Doda walczy ostatnio o zmianę swojego wizerunku. Chce, żeby ludzie zaczęli ją odbierać jako sympatyczną dziewczynę. Nie wychodzi jej to zbyt dobrze - przypomnijmy chociażby ostatni odcinek Gwiazdy tańczą na lodzie, kiedy próbowała zestawić ze sobą zaproszenie na widownię dzieci z fundacji i bluzeczkę z napisem "100 Bitch". Coś nie zagrało...
Osoba odpowiedzialna za jej przemianę (czyli Maja albo jakiś "spec" od PR-u) nie zadbał o to, żeby nowy wizerunek Dody był spójny z tym, co deklarowała niecały rok temu.
W różny sposób się angażuję - mówiła o swoich występach charytatywnych. Nigdy nie odmawiamy z zespołem występów np. w domach dziecka czy szpitalach. Szczerze mówiąc, ciągle jeździmy na czyjeś prośby czy zaproszenia. Ale nie lubię o tym mówić. Podczas takich wizyt nigdy nie ma mediów. *Po co mam pokazywać się w ten sposób? Żeby przypodobać się komuś, jak to robią niektórzy? Nawet nie rozmawiam o tym, co robię dla innych. *To moja osobista sprawa.
Dobre podejście.

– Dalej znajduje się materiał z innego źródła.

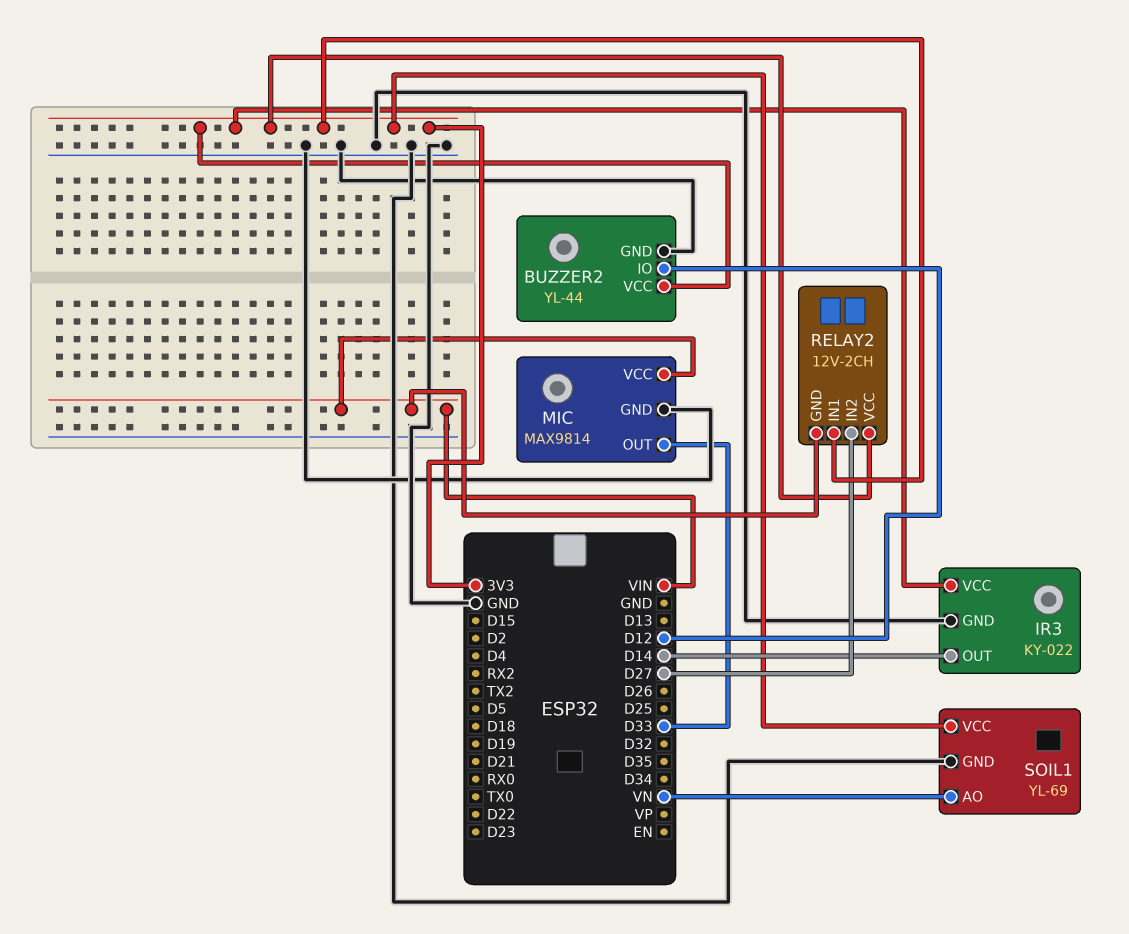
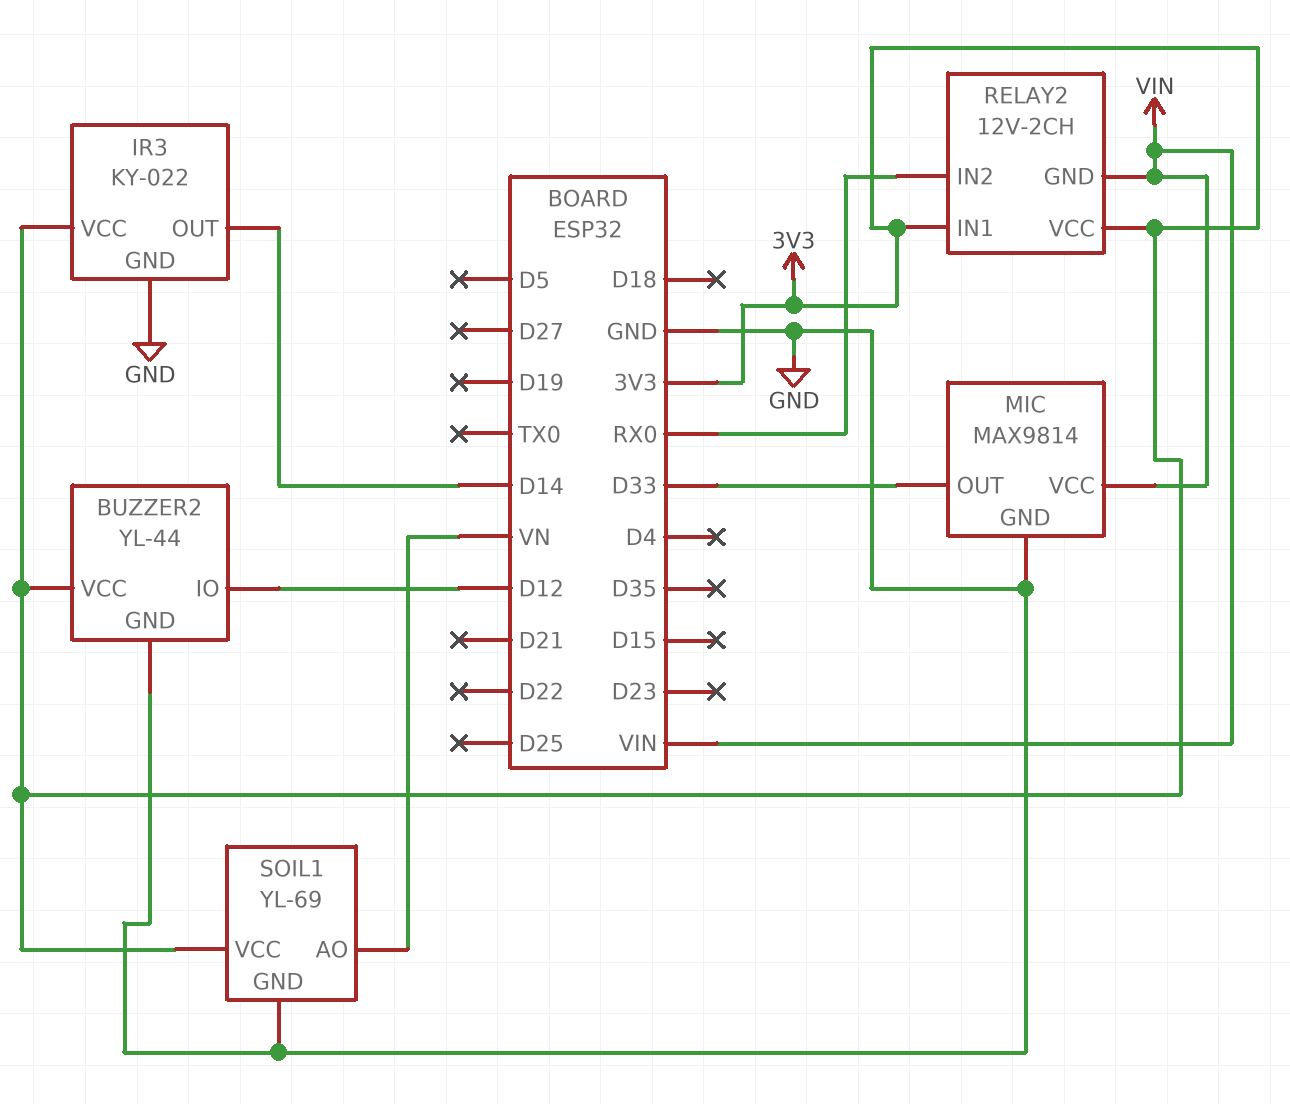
RELAY2 pin IN2: D27 -> RX0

Fotografowanie się z dziećmi chorymi na raka to żenująca metoda promocji i zbijanie kapitału na cudzym nieszczęściu. Gdyby gwiazdom naprawdę chodziło o dzieci - nie ogłaszałyby tego wszystkim naokoło.

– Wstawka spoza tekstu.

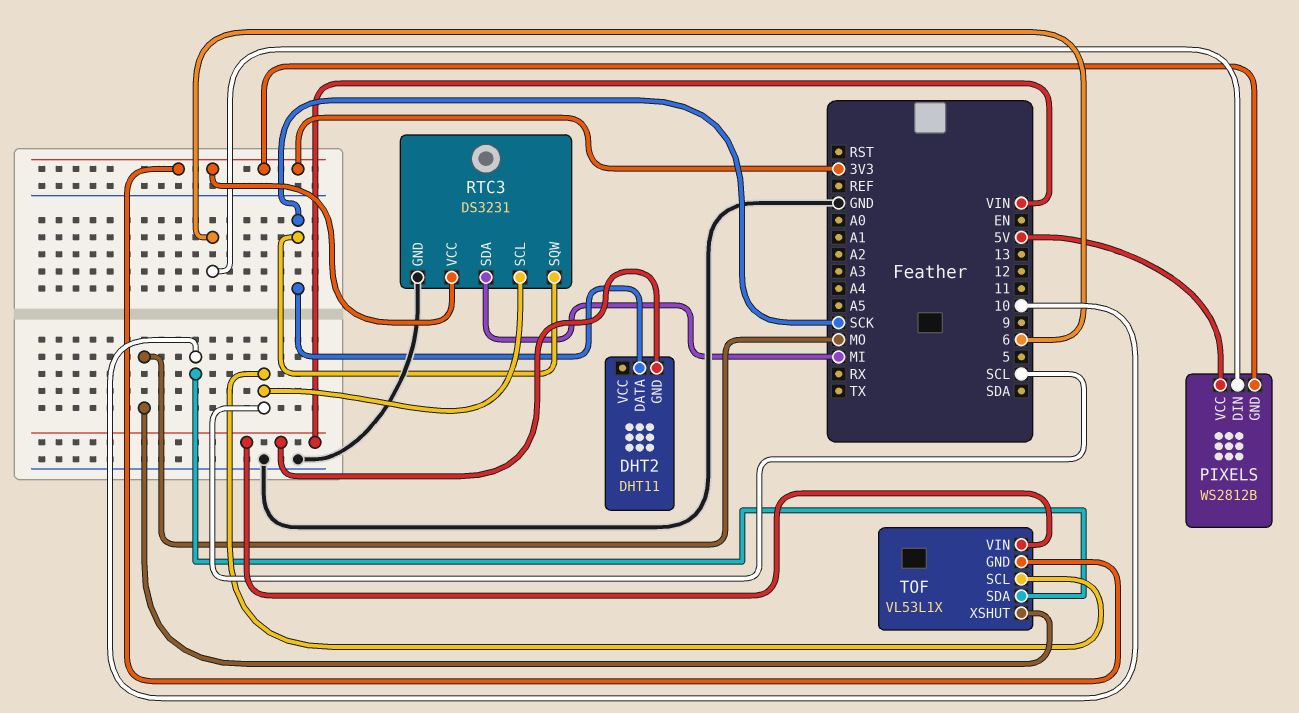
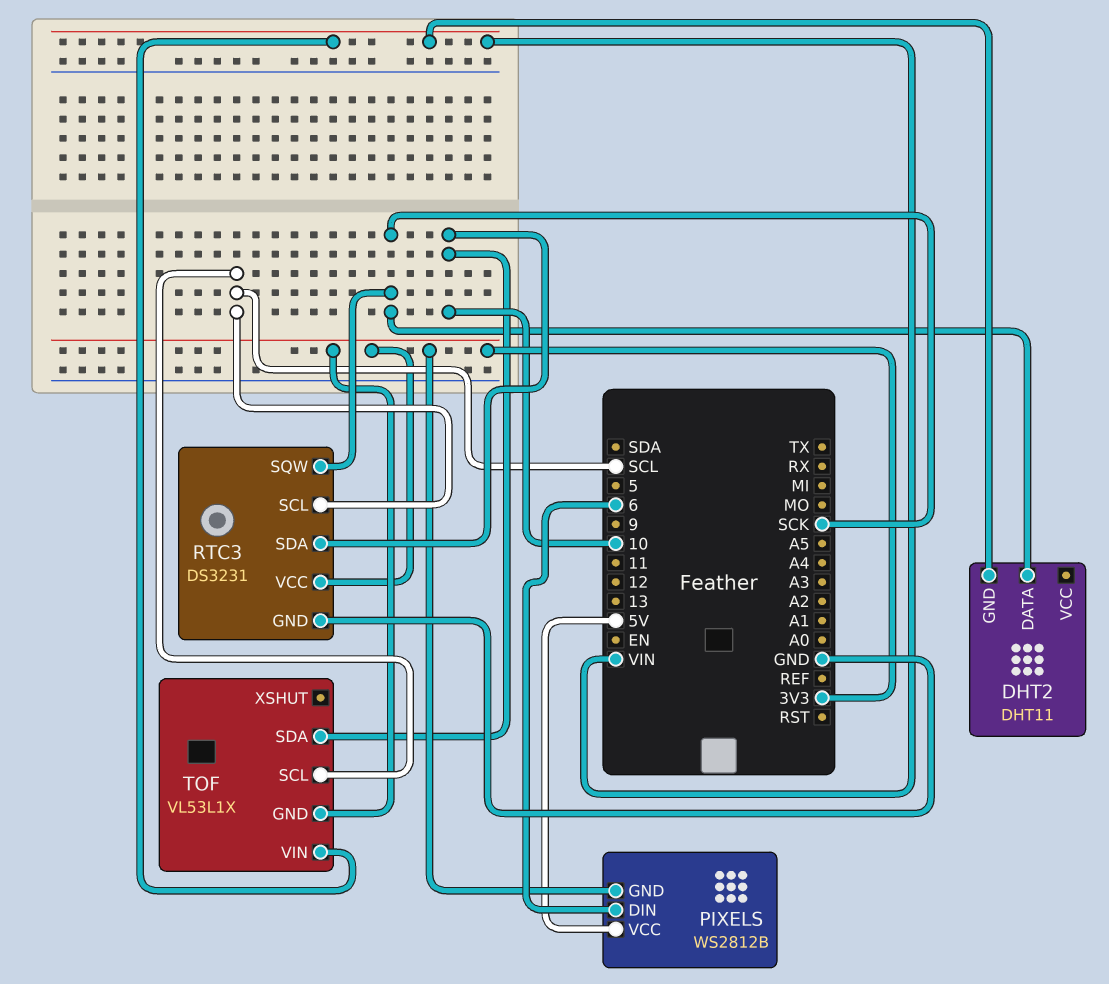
RTC3 pin SDA: MI -> 10
TOF pin XSHUT: MO -> none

Teraz Dorota zmieniła zdanie, już nie uważa, że takie działanie to próba "przypodobania się komuś". Uznała, że pomaganie dzieciom na pokaz to najlepszy sposób na zyskanie sympatii widzów.
Jutro jadę do szpitala onkologicznego, spotkać się z pewnym cudnym chłopcem - chwali się na swojej stronie. Czuję się niezwykle zaszczycona, że moja osoba może spełnić największe marzenie dziecka.